Back to BASICs

Tokens into Expressions and Statements with a Parser


Learning Objectives

  • You know how to define expressions and statements for a parser.
  • You know how to create a parser that parses tokens into expressions and statements.

To parse the list of tokens into statements and expressions, we need to start defining the statements and expressions that our language supports. So far, we’ve been looking only at the following program.

10 LET A = 5
20 PRINT A, "Hello, BASIC!"

The above program has two statements, a LET statement and a PRINT statement. The LET statement assigns the value 5 to the variable A, while the PRINT statement prints the value of the variable A and the string "Hello, BASIC!". The LET statement has an expression 5, while the PRINT statement has two expressions, A and "Hello, BASIC!". All of the expressions are evaluated to produce a value.

▶ **Tasks to perform**:
a) For each statement, say whether it agrees with the BASIC parser page, answering yes or no and quoting the words of the page that decide it. (i) The PRINT statement in the program has two expressions. (ii) The LET statement assigns the value 10 to the variable A. (iii) Only some of the expressions are evaluated to produce a value.
b) According to the BASIC parser page, which two statements does the program contain?
c) Carry on the BASIC parser page, starting after its last sentence.
The lines that come after this point play no part in the work.

▶ **Raw data**:
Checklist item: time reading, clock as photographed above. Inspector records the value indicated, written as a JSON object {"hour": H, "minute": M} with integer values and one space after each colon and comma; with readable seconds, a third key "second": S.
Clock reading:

▶ **Answers for this exercise**:
a) (i) Yes: "the PRINT statement has two expressions, A and "Hello, BASIC!"" (ii) No: "The LET statement assigns the value 5 to the variable A" (iii) No: "All of the expressions are evaluated to produce a value."

b) A LET statement and a PRINT statement.

c)
Note that even values such as 5 above in source code are considered as expressions, as they can be evaluated to produce a value. This makes the distinction between statements and expressions clear; statements perform actions, while expressions are evaluated to produce values. Moreover, it makes parsing easier, as we do not have to make judgements about what is an expression and what is not.

Expressions

Let’s start by creating a file called expressions.dart and place a class called Expression in it. The Expression class will be the base class for all expressions in our language, which will be extended by specific expression classes. The sealed modifier restricts the class hierarchy so that all subclasses of the class must be declared in the same file, while the <T> is a generic type that will be used to specify the return type of the evaluate method.

sealed class Expression<T> {
  T evaluate(Map<String, num> variables);
}

The evaluate method of an expression takes a map of variables and evaluates the expression. As an expression may produce a numeric value or a string, the return type of the is defined by the class that extends the Expression class.

Next, we create a NumberLiteralExpression class that represents a number literal, extending the Expression class and providing the generic type parameter as num. The NumberLiteralExpression class will have a field called value that will store the value of the number literal. We also override the evaluate method to return the value of the number literal.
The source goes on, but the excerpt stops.